На дне ее грудились вперемежку скрюченные сухие тельца, поломанные крылышки, ножки.
— Подумаешь. Да этих божьих коровок и кузнечиков полный двор. Я их каждый день сколько хочешь ловить могу. А «пожарников» вон там, около гаражей, навалом. Их мальчишки землей заваливают, а они лезут и лезут.
— Живодеры твои мальчишки, да и ты недалеко ушел от них, — рассердилась Наташа, занявшаяся содержимым коробок.
— Я не сказал, что я заваливал, — обиделся Ярошка.
— Ярошка, а помнишь, когда новый песок в песочницу привезли… — встрял в разговор Ромка.
— Что помнишь, что помнишь! Ябеда, — Ярошка схватил первую попавшую книжку и огрел ею брата по спине. — Тогда уж и про себя скажи.
— А что про себя?
— Жука кто раздавил вчера, а?!
— Я, — Ромка удивленно захлопал глазами. — Так ты же сам сказал, что он вредный, кусается.
— Понятно, — я открыл балконную дверь. — Жуки мои сыновья еще те. Природу охранять надо, а вы!
— Ага, — хлюпая носом и наблюдая, как я вытряхиваю содержимое баночек и коробочек в палисадник, возразил Ярошка. — Зачем тогда рыб ловят? В музее тогда почему такой герб… коллекция? Там столько их!
— Так там их изучают, новое узнают!
— Давай и мы тоже новое узнавать будем, — оживился Ярослав. — Давай будем колл…
— Ну уж нет, — прервала сына Наташа. — Это еще мне не хватало. Третьего дня кузнечик всю ночь трещал. Ты принес?
Ярошка молчал.
— Вчера чуть на гусеницу не села! Ну уж нет.
Ярошкино предложение тоже застало меня врасплох. Перспектива овладевания сачками, морилками и прочими энтомологическими принадлежностями меня совсем не радовала, и потому я предпринял попытку доказать сыну нелепость его просьбы. Но Ярошка только сопел и смотрел в сторону.
— В общем, никаких герба… никаких коллекций! — исчерпал я все аргументы, на что Наташа только вздохнула.
Я и сам чувствовал слабость моего последнего довода. Мы хорошо знали нашего сына. Доказывать ему нужно было по-иному.
А беседа наша привела Ярошку, как я понял, только к одной мысли: коробочки не следует расставлять на виду — их надо припрятывать.

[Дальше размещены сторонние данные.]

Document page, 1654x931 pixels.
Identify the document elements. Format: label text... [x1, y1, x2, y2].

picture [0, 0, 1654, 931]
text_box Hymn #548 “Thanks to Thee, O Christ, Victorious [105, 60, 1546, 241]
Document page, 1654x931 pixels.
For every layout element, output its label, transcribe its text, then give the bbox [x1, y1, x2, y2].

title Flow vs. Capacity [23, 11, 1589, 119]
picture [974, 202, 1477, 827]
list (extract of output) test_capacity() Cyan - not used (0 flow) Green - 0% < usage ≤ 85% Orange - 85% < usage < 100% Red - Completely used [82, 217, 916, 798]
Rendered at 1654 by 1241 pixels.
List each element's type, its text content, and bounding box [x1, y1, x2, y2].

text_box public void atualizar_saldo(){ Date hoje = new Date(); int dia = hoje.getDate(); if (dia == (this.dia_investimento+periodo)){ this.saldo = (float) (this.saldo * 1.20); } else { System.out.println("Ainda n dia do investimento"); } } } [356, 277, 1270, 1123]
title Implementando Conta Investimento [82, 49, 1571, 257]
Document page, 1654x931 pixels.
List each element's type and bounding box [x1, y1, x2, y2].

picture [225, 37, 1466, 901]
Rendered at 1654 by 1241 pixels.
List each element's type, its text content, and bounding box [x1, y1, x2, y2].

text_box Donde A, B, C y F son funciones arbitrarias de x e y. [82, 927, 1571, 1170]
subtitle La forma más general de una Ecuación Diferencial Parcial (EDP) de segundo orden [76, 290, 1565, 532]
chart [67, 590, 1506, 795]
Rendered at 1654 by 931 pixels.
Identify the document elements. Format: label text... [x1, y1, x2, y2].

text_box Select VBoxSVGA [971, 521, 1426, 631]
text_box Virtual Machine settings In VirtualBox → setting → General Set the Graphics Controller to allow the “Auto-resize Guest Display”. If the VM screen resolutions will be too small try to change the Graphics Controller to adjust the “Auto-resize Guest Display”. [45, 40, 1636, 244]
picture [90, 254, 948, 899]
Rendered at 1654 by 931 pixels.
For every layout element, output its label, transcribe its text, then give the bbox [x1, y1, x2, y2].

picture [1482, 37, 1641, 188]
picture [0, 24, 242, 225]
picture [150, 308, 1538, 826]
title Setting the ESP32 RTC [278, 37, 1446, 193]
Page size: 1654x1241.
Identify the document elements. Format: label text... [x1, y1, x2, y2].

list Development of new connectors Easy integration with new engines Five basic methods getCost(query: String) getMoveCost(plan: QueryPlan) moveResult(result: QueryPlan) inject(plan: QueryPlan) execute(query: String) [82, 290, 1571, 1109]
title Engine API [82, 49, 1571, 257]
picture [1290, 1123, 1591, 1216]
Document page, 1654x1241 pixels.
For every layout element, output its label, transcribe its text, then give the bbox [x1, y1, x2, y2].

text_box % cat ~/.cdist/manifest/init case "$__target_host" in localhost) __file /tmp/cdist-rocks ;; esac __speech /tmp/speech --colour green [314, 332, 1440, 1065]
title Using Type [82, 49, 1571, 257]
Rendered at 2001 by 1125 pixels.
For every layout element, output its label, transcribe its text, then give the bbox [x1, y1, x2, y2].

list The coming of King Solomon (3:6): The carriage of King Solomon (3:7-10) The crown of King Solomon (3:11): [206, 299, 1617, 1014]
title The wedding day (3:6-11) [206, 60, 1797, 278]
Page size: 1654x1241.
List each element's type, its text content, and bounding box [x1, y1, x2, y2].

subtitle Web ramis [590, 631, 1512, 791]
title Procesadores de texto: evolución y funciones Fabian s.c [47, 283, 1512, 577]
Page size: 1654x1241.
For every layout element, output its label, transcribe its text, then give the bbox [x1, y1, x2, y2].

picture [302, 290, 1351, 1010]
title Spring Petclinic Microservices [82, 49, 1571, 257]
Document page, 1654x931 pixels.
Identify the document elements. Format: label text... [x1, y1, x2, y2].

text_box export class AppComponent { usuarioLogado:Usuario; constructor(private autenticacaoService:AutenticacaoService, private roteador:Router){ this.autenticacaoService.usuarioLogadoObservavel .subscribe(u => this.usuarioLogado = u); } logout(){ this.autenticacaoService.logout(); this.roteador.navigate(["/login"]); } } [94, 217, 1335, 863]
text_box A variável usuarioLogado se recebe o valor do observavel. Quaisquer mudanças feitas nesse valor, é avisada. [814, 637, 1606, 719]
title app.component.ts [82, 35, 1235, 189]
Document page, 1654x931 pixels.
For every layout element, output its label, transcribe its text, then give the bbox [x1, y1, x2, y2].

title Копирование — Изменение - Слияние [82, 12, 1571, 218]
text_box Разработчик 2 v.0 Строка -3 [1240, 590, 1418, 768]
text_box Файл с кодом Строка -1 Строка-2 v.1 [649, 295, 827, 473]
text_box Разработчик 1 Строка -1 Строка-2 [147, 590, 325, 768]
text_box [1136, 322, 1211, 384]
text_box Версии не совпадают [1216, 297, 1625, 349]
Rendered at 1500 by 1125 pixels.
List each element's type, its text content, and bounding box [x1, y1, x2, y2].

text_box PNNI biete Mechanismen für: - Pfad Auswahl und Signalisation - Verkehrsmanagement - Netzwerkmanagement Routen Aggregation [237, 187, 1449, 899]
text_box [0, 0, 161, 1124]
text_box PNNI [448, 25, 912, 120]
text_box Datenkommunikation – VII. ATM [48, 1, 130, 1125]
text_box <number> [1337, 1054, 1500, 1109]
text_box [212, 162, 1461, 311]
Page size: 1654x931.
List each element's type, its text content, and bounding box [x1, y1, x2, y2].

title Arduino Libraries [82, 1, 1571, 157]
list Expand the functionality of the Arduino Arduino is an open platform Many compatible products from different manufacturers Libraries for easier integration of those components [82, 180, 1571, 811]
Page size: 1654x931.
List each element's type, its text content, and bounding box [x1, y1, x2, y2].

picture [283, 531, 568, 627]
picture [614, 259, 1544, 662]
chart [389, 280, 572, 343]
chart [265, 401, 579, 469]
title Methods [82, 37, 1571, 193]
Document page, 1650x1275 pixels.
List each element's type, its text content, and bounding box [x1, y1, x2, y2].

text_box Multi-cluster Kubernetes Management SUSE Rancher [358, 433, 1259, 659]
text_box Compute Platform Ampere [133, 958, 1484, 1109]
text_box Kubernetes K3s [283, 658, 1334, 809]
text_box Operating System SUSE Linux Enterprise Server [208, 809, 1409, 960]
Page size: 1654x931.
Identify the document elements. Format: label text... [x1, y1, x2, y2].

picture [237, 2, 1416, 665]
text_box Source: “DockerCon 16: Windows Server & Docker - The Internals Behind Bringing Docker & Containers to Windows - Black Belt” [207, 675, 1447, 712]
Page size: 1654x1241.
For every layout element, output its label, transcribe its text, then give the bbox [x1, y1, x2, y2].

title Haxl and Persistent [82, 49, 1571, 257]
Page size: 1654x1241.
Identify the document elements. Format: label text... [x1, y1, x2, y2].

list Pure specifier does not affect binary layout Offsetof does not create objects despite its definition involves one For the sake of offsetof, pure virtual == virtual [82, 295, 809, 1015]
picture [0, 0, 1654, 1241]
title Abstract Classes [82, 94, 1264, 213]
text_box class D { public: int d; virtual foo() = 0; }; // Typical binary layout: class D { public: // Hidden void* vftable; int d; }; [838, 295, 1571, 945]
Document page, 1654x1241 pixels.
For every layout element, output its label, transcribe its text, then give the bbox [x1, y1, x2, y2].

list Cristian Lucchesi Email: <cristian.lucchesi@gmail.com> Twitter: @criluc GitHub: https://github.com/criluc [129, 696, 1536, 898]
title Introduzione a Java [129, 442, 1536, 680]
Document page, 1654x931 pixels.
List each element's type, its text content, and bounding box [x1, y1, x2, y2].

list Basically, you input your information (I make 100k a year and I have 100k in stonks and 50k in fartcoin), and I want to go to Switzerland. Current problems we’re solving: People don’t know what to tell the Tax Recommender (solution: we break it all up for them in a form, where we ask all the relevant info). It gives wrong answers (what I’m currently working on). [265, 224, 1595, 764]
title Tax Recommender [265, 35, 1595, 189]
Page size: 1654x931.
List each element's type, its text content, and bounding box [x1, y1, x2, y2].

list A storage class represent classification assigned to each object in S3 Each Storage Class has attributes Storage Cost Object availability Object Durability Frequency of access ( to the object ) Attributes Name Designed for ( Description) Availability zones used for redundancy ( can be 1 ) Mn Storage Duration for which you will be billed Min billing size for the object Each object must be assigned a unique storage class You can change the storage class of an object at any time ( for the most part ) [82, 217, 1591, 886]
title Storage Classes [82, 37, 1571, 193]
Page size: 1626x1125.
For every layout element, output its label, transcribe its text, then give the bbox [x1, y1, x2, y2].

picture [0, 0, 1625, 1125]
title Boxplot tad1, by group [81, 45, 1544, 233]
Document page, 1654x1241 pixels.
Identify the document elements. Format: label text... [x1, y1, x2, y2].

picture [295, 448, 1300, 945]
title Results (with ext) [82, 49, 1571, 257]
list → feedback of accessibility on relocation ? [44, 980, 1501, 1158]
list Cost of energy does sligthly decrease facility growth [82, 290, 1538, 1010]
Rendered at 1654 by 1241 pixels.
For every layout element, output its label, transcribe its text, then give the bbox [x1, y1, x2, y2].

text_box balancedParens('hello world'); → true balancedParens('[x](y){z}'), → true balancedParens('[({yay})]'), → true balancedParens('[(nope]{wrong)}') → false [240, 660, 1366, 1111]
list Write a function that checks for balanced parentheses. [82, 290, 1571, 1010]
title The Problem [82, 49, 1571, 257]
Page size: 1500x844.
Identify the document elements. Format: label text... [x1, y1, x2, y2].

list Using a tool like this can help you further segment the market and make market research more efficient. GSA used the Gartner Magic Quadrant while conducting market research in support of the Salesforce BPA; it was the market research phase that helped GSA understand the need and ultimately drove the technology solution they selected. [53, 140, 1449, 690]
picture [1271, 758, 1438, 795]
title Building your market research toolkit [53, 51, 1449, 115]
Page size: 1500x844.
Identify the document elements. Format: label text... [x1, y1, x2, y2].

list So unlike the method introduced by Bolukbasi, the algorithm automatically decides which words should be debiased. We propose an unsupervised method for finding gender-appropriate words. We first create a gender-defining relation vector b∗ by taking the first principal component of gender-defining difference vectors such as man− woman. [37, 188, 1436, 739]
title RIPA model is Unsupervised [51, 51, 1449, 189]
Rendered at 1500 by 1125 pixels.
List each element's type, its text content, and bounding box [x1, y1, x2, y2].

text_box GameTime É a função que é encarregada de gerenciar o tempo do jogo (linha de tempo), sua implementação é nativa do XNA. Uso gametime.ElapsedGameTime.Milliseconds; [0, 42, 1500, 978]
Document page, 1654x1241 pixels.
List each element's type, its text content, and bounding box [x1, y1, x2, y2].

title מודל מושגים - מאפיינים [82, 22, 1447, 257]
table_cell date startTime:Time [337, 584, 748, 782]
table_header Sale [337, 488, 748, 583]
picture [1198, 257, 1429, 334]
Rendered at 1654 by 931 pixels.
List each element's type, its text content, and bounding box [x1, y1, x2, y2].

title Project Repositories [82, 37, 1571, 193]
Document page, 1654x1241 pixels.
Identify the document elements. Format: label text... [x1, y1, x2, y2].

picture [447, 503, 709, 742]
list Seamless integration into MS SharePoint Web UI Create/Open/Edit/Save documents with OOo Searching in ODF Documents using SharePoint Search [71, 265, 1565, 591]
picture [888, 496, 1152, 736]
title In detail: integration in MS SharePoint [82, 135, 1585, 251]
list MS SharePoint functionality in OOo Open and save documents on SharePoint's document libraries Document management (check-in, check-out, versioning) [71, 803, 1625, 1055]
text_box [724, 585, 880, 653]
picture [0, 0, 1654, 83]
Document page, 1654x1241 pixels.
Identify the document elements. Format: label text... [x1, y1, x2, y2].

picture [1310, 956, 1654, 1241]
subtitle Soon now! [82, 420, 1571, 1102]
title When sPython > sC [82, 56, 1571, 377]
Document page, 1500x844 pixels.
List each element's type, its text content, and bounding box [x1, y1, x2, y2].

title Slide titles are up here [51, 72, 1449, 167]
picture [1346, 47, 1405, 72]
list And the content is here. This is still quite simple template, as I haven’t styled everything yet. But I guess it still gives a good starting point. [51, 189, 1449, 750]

Лишь поздней осенью мы с Наташей облегченно вздохнули. С каждой уборкой квартиры все реже и реже попадались тайнички с Ярошкиными коробочками. Вскоре мы вспоминали летнее увлечение сына, как досадный эпизод, вылившийся, правда, в поучительную и полезную заинтересованность сына книжками. То, что эти книжки преимущественно касались насекомых, нас уже не беспокоило…
— Чтение — это совсем другое дело, — говорит удовлетворенно вполголоса Наташа, прикрывая дверь комнаты, где Ярошка просиживает над картинками третьего тома энциклопедии «Жизнь животных».
Этот том под названием «Насекомые» стал в ту зиму настольной книгой старшего сына.
— Да, — поддерживаю я Наташу, — начитается, узнает что хочет, и остудится за зиму.
— Мам! — слышится из-за двери, — а «пожарники», которые у нас во дворе у гаражей, совсем не пожарники, а клопы земляные.
— Да ну! — удивляется Наташа, а вместе с ней и я.
— Папа! — некоторое время спустя зовет Ярошка. — Чем кузнечик слышит?
Я не знаю. Наташа тоже пожимает плечами. Ромка знает.